TEP played a major role in coordinating and researching ways and means for each project, focusing chiefly on the set up of a structural base and logistics for individual projects. The Mobile in Situ project entailed several phases. The first week involved conferences and location checking. Workshop projects were organised through a series of debates and project elaboration, in the presence of attending artists who actively participated in the decision-making process and development.
Time spent on location was not devised for the construction of a finished artwork display but as a development of events culminating in an exhibition recounting the construction process. This process was experienced as a romantic one, a travel, free experience – an event which would not necessarily include the spectator’s experience with an object. The spectator is not seen, nor is he witnessing an art object.

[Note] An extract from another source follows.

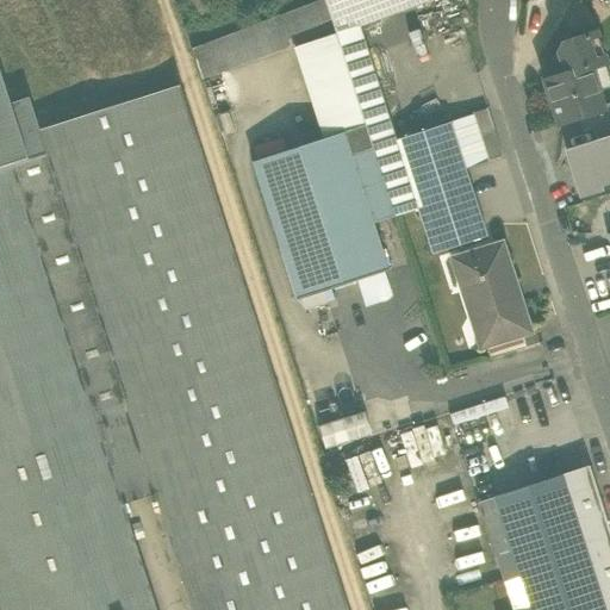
[(335,29),(325,0),(319,0),(218,38),(230,69),(335,29)]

There were 2 types of productions : The works of art in the desert were assembled scenographically, each work correlating with the other. Situated in a zone with a railway line crossing over it, the Icamole desert became the favourite scene of an abandoned spot, although not altogether devoid of civilisation. The installations punctuated parts of the zone from which other works entered the field of vision. Lived as a three-day experience, the works of art were first constructed and then brought into the desert to take up their position.
Whereas the desert was experienced as a self withdrawal, escaping from the eye of the spectator, the « Hold Up » performance/installation was intended as a direct confrontation with the public and its cultural symbol ; thus bringing together two opposed situations : the attraction of an exotic fugue and the appeal of an unattainable utopia.
Mexico exhibition was to present a process, a common and unique experiment over a given time. It had been agreed that the exhibition would take place in TEP’s hangar (which was used as a studio) at the end of the entire events. Evidence of installations created in the city and desert, as well as the various phases, drafts, performance objects and elements, was presented photographically as part of a global installation.